Eval Set
// Definition
A curated collection of input/expected-output pairs used to measure an LLM system's quality on each change — the AI equivalent of a regression suite. Because model output is non-deterministic, you score the system against the whole set (pass rate, not a single exact match), which turns "did the prompt change help?" into a measurable answer instead of a vibe.
// Why it matters
Without an eval set, prompt and model changes are tested by spot-checking a few examples — which misses regressions and invites cherry-picking. An eval set makes LLM quality a number you can track across versions, the single biggest shift from "prompt tinkering" to engineering.
// How to test
// Run the system over the whole eval set; assert an aggregate pass rate,
// not exact strings (output is non-deterministic).
const results = await Promise.all(evalSet.map(async ({ input, expected }) => {
const output = await runSystem(input)
return judge(output, expected) // LLM-as-judge or rule-based scorer → boolean
}))
const passRate = results.filter(Boolean).length / results.length
expect(passRate).to.be.gte(0.9) // quality gate, e.g. 90%// Common mistakes
- Too few examples to be statistically meaningful (a 5-item set proves nothing)
- Asserting exact-match output against a probabilistic model (flaky by design)

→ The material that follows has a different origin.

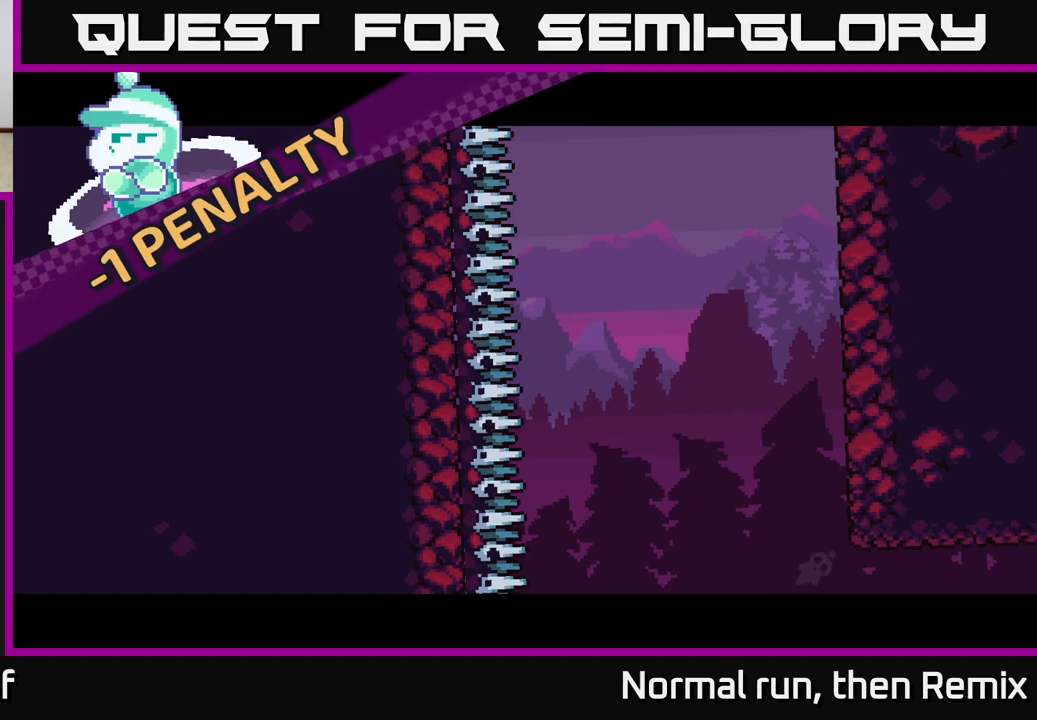
{"buttons": [], "left_stick": "center", "right_stick": "center", "events": [[17, "A", "down"], [83, "A", "up"], [167, "A", "down"], [233, "A", "up"], [333, "A", "down"], [417, "A", "up"]]}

- Letting the eval set go stale so it stops reflecting real usage
// Related terms
Golden dataset
A curated set of inputs paired with known-correct outputs, used to evaluate an AI system's performance over time. For an LLM-backed product, a golden dataset might be 100 representative user questions plus the ideal answer for each. You run the system against the dataset on every release and compare current output to the gold answer — either with exact match, similarity scoring, or LLM-as-judge. Without a golden dataset you have vibes, not evaluation. Building and maintaining one is foundational QA work for AI products.
Evaluation Dataset
A curated set of input-output pairs used to measure an LLM application's correctness, safety, or consistency. Analogous to a regression test suite for traditional software. A well-maintained eval dataset covers the golden path (expected correct outputs), known edge cases, common failure modes (refusals, hallucinations, tone violations), and adversarial inputs. Datasets degrade over time as model behaviour changes; maintaining them is an ongoing engineering task, not a one-time setup. Often called an eval set or golden dataset.
LLM-as-judge
An evaluation pattern where one language model grades another model's output. The judge model is given the input, the output to evaluate, and a rubric — and returns a score or pass/fail verdict. Useful for evaluating qualities that are hard to test deterministically: tone, factual accuracy, helpfulness, refusal of unsafe requests. The catch is that judges are themselves LLMs with their own biases and failure modes — they need to be calibrated against human raters before you trust them at scale. Good for triage and trend-spotting; not a replacement for human eval on critical paths.
RAG Evaluation
Measuring a Retrieval-Augmented Generation system on two axes that a plain answer-check misses: retrieval quality (did it fetch the right context?) and faithfulness (is the answer grounded in that context, or hallucinated despite it?). A RAG system can retrieve perfectly and still hallucinate, or answer correctly from the wrong source — so both must be scored separately.